Record extracts —

^^^^

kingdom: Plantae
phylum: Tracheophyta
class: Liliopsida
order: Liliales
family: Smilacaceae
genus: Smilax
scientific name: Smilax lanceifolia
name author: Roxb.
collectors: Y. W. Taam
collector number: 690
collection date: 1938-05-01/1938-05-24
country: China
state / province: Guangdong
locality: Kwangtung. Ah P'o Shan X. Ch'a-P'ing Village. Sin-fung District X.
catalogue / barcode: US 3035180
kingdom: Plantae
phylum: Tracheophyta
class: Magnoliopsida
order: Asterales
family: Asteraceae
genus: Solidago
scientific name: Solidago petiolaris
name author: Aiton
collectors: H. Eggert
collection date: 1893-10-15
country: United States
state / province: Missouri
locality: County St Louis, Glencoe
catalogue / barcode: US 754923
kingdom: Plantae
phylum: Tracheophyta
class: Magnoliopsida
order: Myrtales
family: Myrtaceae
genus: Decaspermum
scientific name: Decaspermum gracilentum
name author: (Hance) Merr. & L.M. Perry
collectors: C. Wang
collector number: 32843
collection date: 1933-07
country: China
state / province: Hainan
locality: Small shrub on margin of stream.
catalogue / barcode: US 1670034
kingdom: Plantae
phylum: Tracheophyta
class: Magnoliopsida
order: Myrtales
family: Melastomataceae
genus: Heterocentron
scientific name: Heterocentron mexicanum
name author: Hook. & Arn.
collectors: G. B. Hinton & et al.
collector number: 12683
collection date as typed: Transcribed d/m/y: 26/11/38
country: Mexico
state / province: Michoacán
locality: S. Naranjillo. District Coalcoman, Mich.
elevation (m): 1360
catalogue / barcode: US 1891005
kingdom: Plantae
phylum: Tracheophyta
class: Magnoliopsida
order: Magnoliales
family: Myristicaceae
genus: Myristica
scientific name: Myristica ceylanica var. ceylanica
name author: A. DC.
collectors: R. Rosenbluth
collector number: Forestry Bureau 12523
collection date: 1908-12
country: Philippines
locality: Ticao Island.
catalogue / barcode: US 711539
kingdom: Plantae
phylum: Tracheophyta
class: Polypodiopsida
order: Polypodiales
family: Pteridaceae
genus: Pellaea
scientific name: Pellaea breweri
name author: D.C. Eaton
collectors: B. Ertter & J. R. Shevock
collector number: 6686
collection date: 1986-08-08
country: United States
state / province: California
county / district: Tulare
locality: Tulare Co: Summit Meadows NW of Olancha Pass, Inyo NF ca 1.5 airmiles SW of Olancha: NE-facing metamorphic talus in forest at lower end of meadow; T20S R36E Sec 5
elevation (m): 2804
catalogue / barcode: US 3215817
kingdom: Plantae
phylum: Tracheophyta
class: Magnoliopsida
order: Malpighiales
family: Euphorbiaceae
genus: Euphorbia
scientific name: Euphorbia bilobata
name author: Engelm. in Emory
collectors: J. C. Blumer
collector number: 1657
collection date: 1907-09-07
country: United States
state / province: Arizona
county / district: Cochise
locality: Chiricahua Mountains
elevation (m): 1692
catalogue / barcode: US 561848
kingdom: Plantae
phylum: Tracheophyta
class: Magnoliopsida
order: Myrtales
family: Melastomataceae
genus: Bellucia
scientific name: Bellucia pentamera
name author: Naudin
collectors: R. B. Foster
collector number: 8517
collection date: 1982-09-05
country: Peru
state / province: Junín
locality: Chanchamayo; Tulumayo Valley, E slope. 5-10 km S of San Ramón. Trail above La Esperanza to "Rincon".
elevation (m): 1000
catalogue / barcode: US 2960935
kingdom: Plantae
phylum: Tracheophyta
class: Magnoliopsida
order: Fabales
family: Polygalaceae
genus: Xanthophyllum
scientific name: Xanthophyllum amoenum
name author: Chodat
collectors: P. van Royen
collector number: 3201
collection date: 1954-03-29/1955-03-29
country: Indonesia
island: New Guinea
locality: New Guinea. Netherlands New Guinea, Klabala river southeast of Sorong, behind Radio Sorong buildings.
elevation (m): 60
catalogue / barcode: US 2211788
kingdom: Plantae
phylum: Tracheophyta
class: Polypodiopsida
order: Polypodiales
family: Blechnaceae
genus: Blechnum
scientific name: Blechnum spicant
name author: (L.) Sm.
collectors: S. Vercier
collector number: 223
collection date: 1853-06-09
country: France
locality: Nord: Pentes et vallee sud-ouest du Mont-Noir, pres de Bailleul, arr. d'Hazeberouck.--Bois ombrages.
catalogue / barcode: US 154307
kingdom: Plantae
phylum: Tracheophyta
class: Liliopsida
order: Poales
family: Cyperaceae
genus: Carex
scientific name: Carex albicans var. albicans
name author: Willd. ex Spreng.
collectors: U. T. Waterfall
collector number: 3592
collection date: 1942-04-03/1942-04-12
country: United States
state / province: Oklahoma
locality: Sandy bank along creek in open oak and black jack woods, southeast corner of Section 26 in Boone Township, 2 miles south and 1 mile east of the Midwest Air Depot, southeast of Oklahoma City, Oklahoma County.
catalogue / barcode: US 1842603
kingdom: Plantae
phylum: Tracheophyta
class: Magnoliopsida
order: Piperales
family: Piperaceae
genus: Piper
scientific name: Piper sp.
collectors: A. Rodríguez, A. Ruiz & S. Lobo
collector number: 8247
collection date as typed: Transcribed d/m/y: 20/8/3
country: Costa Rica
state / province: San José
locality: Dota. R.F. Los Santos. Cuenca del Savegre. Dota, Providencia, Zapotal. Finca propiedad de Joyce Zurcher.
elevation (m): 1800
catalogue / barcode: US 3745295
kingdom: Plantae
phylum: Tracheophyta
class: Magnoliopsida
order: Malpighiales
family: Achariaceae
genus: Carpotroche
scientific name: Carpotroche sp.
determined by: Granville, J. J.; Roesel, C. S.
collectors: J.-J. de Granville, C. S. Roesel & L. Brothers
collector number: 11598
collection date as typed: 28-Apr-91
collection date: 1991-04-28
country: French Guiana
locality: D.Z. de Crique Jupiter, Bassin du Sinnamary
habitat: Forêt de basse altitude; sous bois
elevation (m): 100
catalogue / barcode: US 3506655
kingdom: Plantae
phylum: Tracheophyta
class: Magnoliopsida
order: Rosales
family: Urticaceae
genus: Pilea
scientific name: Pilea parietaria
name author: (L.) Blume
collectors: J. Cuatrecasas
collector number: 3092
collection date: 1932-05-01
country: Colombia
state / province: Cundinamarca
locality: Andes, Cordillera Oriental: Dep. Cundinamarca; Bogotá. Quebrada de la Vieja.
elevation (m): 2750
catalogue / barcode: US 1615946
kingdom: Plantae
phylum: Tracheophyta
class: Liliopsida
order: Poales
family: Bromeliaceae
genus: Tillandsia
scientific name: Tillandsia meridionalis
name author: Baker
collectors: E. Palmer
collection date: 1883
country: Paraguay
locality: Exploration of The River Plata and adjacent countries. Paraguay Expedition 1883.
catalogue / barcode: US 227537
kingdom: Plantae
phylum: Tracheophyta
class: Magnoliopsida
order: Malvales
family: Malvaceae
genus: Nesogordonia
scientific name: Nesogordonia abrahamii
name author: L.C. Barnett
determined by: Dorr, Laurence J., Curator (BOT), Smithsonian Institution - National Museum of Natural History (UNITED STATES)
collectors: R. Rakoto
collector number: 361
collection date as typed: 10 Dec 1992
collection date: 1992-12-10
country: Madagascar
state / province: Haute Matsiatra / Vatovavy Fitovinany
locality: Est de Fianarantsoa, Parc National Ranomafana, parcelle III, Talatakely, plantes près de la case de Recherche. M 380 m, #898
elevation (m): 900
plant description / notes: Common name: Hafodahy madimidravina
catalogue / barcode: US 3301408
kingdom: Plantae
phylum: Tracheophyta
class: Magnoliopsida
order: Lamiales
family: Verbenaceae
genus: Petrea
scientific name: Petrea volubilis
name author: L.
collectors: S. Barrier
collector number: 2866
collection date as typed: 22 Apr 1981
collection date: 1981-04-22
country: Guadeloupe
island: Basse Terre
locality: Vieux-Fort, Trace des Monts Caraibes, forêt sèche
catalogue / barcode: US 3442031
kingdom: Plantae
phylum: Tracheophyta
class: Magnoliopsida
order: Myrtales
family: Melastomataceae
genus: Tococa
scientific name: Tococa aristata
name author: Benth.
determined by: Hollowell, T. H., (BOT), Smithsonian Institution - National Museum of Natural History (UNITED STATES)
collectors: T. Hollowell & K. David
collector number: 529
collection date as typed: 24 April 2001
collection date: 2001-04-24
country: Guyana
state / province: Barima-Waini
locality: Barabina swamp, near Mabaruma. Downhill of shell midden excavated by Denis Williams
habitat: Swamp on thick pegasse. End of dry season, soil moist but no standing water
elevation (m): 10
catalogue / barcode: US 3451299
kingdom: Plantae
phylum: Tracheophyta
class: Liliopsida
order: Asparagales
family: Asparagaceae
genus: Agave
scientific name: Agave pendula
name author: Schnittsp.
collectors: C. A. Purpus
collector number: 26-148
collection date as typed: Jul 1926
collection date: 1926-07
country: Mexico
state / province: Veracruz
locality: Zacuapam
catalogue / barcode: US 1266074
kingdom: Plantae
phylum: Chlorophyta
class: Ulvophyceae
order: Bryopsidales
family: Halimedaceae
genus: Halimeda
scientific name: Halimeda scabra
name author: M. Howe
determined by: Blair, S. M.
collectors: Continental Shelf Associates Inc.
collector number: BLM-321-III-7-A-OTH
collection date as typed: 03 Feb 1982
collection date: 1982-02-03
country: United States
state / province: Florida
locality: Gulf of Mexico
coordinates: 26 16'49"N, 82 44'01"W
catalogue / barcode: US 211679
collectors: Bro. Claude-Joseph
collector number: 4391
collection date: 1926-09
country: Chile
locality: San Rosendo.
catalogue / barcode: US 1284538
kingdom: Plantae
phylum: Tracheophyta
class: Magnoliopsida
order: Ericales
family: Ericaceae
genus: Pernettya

^^^^

Task instructions — Write out the lines from the very first one up to and including the line with "scientific name: Heterocentron mexicanum", reproducing each one without any change.

In response —
kingdom: Plantae
phylum: Tracheophyta
class: Liliopsida
order: Liliales
family: Smilacaceae
genus: Smilax
scientific name: Smilax lanceifolia
name author: Roxb.
collectors: Y. W. Taam
collector number: 690
collection date: 1938-05-01/1938-05-24
country: China
state / province: Guangdong
locality: Kwangtung. Ah P'o Shan X. Ch'a-P'ing Village. Sin-fung District X.
catalogue / barcode: US 3035180
kingdom: Plantae
phylum: Tracheophyta
class: Magnoliopsida
order: Asterales
family: Asteraceae
genus: Solidago
scientific name: Solidago petiolaris
name author: Aiton
collectors: H. Eggert
collection date: 1893-10-15
country: United States
state / province: Missouri
locality: County St Louis, Glencoe
catalogue / barcode: US 754923
kingdom: Plantae
phylum: Tracheophyta
class: Magnoliopsida
order: Myrtales
family: Myrtaceae
genus: Decaspermum
scientific name: Decaspermum gracilentum
name author: (Hance) Merr. & L.M. Perry
collectors: C. Wang
collector number: 32843
collection date: 1933-07
country: China
state / province: Hainan
locality: Small shrub on margin of stream.
catalogue / barcode: US 1670034
kingdom: Plantae
phylum: Tracheophyta
class: Magnoliopsida
order: Myrtales
family: Melastomataceae
genus: Heterocentron
scientific name: Heterocentron mexicanum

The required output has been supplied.